1. 0x00 介绍
并行: 简单来说并行就是我们现实世界运行的样子,每个人都是独立的执行单元,各自完成自己的任务,这对应着计算机中的分布式(多台计算机)或多核(多个CPU)运作模式
并发: 并发对应计算机中充分利用单核(一个CPU)实现(看起来)多个任务同时执行
一般来说,CPU密集型选用多进程,IO密集型选用多线程
0x01 parallel python
0x02 multiprocessing
0x03 threading
2. 0x01 parallel
version: py 2,3
Parallel Python 提供了 python 并发执行的机制,支持 SMP(systems with multiple processors or cores) 和 网络集群系统 (clusters)
2.1. install
parallel 官网 download and install
pip install pp
2.2. module
Server
__init__(self, ncpus='autodetect', ppservers=(), secret=None, restart=False, proto=2, socket_timeout=3600)
submit(self, func, args=(), depfuncs=(), modules=(), callback=None, callbackargs=(), group='default', globals=None)
Submits function to the execution queue
func - function to be executed
args - tuple with arguments of the 'func'
depfuncs - tuple with functions which might be called from 'func'
modules - tuple with module names to import
callback - callback function which will be called with argument
list equal to callbackargs+(result,)
as soon as calculation is done
callbackargs - additional arguments for callback function
group - job group, is used when wait(group) is called to wait for
jobs in a given group to finish
globals - dictionary from which all modules, functions and classes
will be imported, for instance: globals=globals()
2.3. guide
SMP
1) Import pp module:
import pp
2) Start pp execution server with the number of workers set to the number of processors in the system
job_server = pp.Server()
3) Submit all the tasks for parallel execution:
f1 = job_server.submit(func1, args1, depfuncs1, modules1)
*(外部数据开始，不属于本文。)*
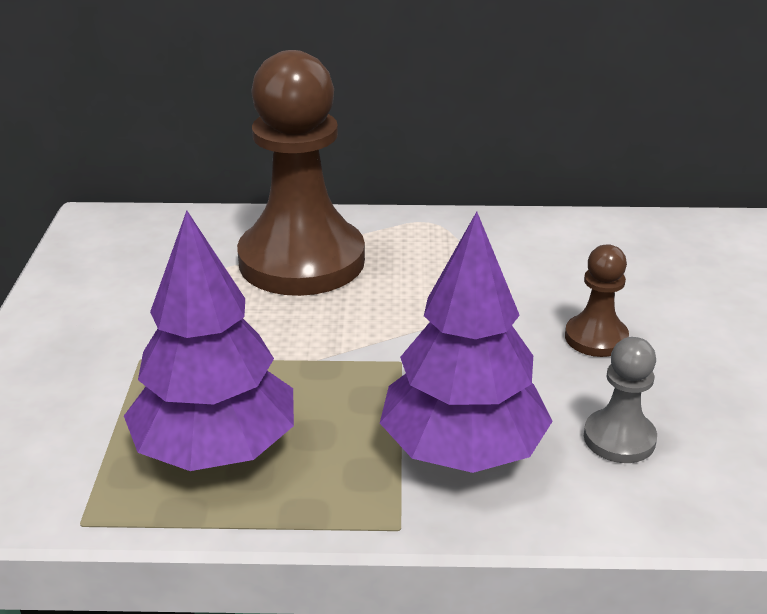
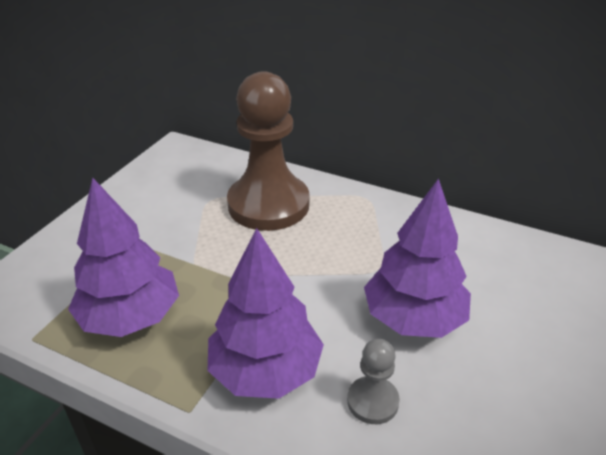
camera: 25 degrees right, 5 degrees up
brown pawn [565,244,629,357] -> purple tree [364,178,471,338]

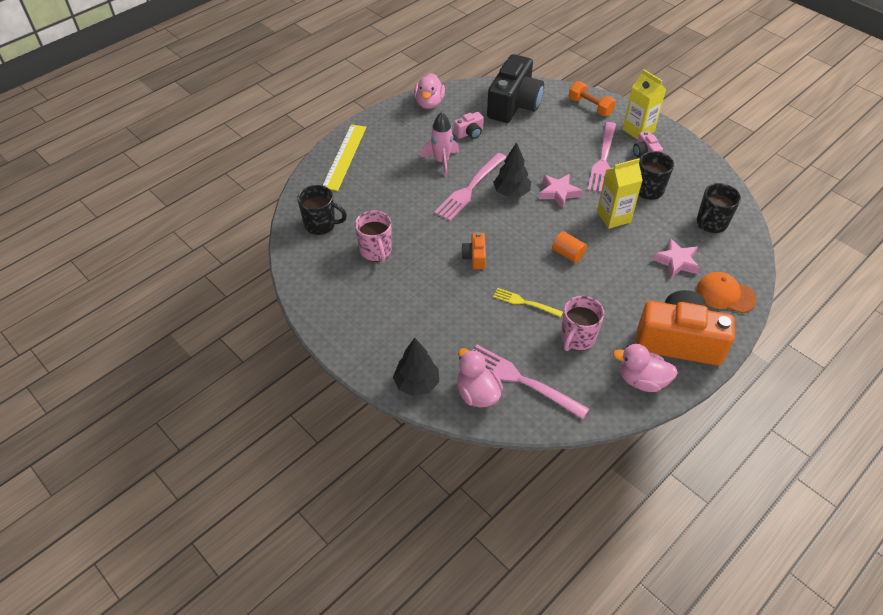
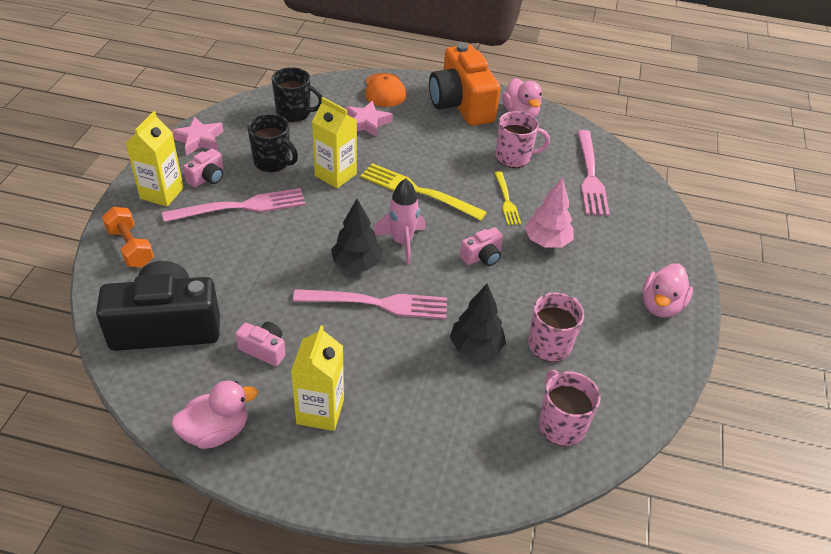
camera: 125 degrees left, 5 degrees down
black mug [297,185,347,235] -> pink mug [539,369,601,446]
yellow ruler [322,124,366,191] -> none
black tree [393,338,439,396] -> black tree moved to [450,284,506,359]
pink rocket [420,112,459,177] -> pink rocket moved to [374,178,425,264]
pink duck [457,348,503,407] -> pink duck moved to [642,263,693,317]
orange camera [461,232,486,269] -> pink camera [460,227,504,266]
pink star [539,174,583,209] -> pink star moved to [171,116,223,156]
orange cylinder [552,231,587,263] -> yellow fork [360,163,487,221]
orange dumbbell [569,81,616,116] -> orange dumbbell turned 45 degrees counterclockwise [102,207,154,267]
none -> yellow carton [291,325,344,431]
none -> pink tree [525,177,573,248]

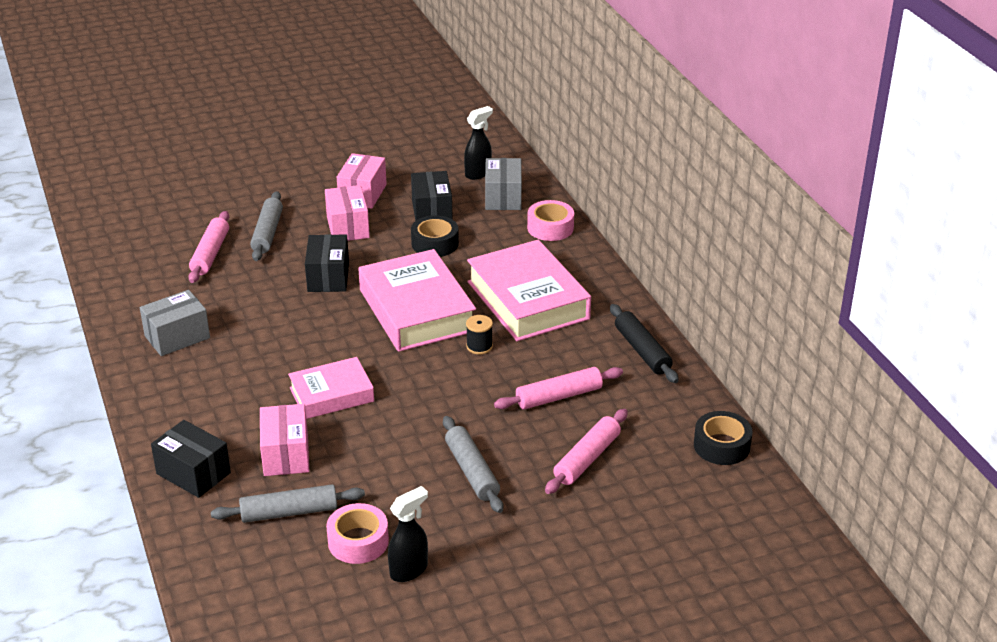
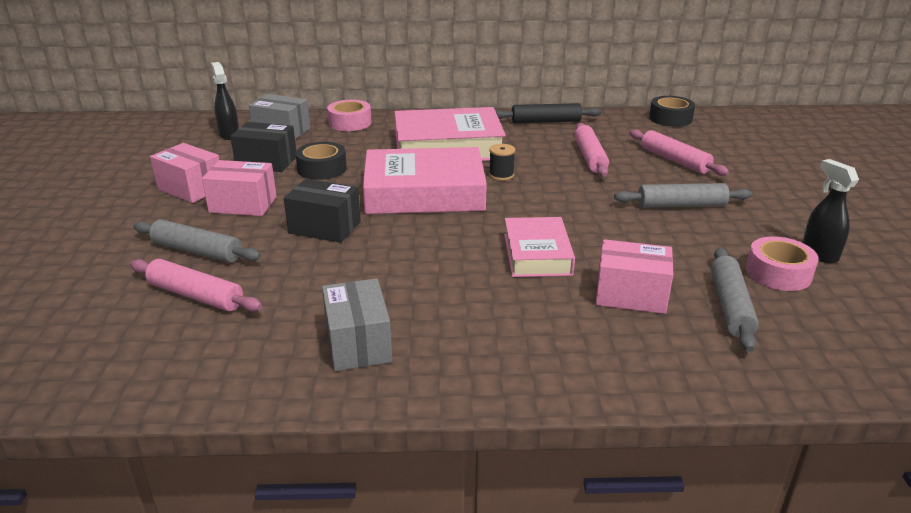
camera: 70 degrees left, 5 degrees down
black box [151,420,231,498] -> none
f2 = job_server.submit(func1, args2, depfuncs1, modules1)
f3 = job_server.submit(func2, args3, depfuncs2, modules2)
...etc...
4) Retrieve the results as needed:
r1 = f1()
r2 = f2()
r3 = f3()
3. 0x02 multiprocessing
标准库
python 多进程管理
3.1. 常用类
class multiprocessing.Process(group=None, target=None, name=None, args=(), kwargs={})
class multiprocessing.Pool([processes[, initializer[, initargs[, maxtasksperchild]]]])
# functions
apply_async(func[, args[, kwds[, callback]]]) 非阻塞
apply(func[, args[, kwds]]) 阻塞
map_async(func, iterable[, chunksize[, callback]])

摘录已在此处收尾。